Salt-aware species near the beach
Parksville gardens close to the beach use plant species you don't see as much inland. Beach grasses, salt-tolerant perennials, hardy seaside species. These gardens need a different maintenance approach — accept the natural shape rather than force formal structure, work with the wind-pruning rather than against it, manage the salt residue that builds up on leaves through the year.
Vacation property bed maintenance
A real chunk of Parksville garden bed work is on vacation properties or snowbird homes. Owners aren't there to address weed pressure, deadhead spent blooms, or notice when something's struggling. Regular monthly maintenance visits keep the beds looking maintained year-round, and photographic property reports after each visit show the owner what was done.
The work that keeps beds looking right
- Edging — clean bed line definition
- Mulching — twice yearly with cedar mulch
- Hand-weeding — at the root, before seeding
- Selective pruning of woody perennials
- Deadheading to extend flowering
- Bed cleanup of leaves and debris
- Salt-residue management on coastal plants
- Composting facility haul-away
For the underlying timing principles, see our garden bed care guide.
Sandy soil amendment
Sandy Parksville soils benefit from organic matter additions over time.

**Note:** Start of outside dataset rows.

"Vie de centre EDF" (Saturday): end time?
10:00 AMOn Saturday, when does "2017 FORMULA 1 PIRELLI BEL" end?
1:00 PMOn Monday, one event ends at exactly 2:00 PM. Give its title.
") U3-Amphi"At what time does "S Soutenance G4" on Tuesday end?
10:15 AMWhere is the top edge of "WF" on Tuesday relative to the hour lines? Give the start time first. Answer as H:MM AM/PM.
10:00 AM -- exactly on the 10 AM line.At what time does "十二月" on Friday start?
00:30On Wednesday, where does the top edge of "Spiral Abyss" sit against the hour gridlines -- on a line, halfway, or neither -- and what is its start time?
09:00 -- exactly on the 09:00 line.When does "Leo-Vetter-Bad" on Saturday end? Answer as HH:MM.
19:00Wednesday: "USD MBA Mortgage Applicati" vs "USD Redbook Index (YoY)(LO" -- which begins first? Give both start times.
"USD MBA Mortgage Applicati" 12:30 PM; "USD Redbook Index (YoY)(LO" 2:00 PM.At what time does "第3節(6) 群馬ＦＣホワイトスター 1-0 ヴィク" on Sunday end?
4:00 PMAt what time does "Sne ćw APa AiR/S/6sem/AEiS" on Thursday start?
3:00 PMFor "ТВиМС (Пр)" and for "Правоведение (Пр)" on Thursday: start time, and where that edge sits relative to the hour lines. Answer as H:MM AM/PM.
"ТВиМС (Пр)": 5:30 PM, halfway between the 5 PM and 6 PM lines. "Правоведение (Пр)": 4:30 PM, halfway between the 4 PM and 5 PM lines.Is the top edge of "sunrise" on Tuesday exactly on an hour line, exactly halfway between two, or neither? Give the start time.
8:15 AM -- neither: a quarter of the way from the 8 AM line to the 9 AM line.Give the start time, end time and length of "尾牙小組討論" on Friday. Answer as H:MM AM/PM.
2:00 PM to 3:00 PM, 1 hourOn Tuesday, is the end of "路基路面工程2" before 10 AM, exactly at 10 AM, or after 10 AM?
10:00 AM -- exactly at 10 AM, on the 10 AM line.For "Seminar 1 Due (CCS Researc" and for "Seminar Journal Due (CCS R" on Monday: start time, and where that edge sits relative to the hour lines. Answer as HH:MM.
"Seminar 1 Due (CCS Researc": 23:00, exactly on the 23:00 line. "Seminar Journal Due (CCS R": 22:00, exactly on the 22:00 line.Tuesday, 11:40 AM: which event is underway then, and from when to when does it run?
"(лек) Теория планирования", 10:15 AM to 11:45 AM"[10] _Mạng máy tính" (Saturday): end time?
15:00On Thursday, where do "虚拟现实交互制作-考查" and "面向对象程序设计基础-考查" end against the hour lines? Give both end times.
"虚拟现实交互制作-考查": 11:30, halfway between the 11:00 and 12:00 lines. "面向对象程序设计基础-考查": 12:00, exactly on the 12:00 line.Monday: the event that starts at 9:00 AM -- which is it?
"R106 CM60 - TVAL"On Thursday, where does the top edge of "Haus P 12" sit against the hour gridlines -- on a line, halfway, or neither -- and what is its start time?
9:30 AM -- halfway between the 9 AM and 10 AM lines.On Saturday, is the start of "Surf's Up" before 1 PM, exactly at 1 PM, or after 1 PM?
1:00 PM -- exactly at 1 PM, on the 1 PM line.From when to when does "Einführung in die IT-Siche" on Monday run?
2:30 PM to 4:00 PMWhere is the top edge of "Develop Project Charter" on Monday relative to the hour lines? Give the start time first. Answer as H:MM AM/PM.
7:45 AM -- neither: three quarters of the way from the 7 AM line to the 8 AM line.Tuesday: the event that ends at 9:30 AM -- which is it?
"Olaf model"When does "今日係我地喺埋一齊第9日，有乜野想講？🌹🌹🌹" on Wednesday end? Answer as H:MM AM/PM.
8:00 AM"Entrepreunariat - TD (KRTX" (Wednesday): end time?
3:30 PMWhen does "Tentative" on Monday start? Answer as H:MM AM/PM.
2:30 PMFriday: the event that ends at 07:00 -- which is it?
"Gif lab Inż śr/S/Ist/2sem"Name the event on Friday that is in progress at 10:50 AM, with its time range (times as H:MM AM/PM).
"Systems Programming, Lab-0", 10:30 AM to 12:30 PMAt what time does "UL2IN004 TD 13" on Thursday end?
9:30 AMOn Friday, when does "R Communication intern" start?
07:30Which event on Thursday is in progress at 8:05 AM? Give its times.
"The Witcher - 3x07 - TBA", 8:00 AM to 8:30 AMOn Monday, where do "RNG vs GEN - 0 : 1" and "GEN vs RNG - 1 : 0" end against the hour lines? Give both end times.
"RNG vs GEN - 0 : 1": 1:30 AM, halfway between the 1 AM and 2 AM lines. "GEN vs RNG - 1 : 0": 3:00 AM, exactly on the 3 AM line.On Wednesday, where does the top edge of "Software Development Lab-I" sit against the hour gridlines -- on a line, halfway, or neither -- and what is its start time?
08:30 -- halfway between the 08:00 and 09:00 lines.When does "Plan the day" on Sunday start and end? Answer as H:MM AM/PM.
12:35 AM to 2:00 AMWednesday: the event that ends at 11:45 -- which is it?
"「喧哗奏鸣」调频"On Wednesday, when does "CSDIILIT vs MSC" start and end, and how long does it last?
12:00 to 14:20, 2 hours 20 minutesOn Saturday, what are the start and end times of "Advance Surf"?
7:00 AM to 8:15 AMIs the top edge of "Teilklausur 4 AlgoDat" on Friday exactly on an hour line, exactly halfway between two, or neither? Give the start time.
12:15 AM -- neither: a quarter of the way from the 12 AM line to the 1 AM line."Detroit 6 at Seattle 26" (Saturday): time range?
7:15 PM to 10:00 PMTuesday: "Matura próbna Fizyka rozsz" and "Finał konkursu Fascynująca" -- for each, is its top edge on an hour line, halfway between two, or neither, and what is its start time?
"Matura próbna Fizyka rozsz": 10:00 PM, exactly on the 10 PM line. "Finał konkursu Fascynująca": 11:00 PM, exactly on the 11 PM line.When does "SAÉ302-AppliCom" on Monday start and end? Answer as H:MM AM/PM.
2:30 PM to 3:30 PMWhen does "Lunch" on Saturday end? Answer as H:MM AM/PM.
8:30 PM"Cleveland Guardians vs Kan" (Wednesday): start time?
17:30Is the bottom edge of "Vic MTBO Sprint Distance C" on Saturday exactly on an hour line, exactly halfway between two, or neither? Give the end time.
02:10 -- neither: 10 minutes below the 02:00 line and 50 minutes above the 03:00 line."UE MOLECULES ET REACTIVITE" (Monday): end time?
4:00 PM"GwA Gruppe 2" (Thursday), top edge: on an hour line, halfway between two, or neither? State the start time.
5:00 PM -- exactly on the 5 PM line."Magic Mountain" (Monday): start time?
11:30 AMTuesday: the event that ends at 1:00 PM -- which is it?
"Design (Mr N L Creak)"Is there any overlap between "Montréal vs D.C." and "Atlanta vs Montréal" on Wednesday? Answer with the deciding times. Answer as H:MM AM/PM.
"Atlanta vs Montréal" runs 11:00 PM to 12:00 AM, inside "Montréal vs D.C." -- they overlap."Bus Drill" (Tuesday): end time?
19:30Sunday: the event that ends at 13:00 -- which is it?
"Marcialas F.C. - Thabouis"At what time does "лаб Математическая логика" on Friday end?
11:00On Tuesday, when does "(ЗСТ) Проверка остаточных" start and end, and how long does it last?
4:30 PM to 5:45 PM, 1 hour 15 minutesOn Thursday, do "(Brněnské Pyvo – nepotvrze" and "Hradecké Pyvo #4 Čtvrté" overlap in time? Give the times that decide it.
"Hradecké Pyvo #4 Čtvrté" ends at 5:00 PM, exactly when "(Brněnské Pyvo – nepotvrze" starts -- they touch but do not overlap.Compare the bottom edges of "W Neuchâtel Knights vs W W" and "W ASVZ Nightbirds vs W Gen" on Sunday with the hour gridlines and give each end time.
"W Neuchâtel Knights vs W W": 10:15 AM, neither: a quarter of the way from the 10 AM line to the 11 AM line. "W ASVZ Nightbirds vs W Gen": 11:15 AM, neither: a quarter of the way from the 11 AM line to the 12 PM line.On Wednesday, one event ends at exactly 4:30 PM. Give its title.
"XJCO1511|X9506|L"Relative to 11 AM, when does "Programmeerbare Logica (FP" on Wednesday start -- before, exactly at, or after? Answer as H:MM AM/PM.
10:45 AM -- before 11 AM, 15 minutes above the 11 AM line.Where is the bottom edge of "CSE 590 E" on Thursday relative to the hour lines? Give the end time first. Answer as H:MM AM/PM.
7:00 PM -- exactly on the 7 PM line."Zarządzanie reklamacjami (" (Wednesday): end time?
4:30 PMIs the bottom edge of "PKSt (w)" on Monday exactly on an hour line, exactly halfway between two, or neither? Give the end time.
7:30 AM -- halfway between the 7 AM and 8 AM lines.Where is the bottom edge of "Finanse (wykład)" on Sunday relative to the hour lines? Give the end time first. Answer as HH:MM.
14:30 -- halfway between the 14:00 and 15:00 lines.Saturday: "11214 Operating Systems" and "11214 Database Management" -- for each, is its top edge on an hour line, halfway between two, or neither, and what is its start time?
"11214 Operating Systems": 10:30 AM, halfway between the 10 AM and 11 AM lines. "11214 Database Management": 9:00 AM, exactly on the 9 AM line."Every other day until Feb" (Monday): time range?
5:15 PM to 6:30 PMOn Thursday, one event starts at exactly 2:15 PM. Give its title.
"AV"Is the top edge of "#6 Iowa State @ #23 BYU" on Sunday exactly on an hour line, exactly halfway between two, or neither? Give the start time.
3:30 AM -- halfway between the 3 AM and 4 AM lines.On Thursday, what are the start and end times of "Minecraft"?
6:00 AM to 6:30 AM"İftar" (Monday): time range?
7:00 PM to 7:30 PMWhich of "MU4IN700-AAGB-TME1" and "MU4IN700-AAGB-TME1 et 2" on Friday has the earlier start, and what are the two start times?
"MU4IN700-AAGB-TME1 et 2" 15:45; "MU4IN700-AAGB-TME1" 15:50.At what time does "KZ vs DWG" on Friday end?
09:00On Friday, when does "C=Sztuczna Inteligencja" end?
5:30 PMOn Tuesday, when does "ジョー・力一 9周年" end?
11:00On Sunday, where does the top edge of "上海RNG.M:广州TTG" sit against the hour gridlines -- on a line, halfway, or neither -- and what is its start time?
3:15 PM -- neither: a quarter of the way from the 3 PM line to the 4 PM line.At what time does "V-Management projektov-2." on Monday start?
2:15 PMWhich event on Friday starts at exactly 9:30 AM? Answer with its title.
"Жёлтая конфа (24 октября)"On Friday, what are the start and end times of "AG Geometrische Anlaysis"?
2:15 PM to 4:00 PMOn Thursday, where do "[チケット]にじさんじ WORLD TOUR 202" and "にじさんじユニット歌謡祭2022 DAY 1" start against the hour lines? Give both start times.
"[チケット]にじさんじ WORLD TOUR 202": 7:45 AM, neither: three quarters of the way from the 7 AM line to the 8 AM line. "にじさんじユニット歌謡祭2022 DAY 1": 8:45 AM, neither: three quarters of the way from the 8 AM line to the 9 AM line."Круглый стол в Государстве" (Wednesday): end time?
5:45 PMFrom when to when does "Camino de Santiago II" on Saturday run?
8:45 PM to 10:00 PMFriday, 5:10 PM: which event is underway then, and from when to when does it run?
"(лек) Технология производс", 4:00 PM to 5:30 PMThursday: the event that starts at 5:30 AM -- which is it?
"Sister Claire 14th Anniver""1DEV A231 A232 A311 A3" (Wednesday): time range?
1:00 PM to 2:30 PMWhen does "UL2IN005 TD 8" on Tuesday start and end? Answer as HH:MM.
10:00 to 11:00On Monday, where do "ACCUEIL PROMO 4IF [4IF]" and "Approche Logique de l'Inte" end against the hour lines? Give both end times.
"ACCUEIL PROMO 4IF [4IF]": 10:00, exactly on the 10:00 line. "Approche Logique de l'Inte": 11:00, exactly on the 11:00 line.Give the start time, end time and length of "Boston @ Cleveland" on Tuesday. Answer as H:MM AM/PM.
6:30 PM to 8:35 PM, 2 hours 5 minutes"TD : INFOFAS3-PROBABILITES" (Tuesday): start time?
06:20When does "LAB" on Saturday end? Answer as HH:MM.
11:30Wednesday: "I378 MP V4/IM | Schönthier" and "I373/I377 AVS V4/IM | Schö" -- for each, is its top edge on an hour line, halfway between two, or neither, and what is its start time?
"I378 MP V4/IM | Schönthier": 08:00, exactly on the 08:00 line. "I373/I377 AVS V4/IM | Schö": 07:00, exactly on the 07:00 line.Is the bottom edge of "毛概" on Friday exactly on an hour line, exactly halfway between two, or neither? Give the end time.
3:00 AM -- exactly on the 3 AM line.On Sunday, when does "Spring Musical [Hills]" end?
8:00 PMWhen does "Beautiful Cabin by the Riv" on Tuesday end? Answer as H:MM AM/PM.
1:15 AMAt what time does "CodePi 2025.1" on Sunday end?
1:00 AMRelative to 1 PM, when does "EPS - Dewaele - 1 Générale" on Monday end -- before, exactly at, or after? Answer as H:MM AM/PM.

We work compost into beds during spring cleanup work, top-dress with organic mulch that breaks down to feed the soil, and recommend specific soil amendments where the bed is struggling because of soil rather than care. Building soil in sandy beds takes years, but the long-term improvement is real.
Weed control, no chemical sprays
We don't apply herbicides or chemical weed sprays. Bed maintenance through physical means — hand-pulling, thick mulch, edge definition, consistent visits — keeps weed pressure low without chemicals. For chemical applications where they're appropriate, owners hire a licensed applicator separately.
See our weed control guide for the no-spray approach.
Monthly schedule recommended
Most Parksville garden beds do best on monthly maintenance visits from April through October. Vacation properties with significant bed footprints especially benefit from monthly visits — small problems get caught and addressed before they compound, and the gardens always look maintained when owners arrive.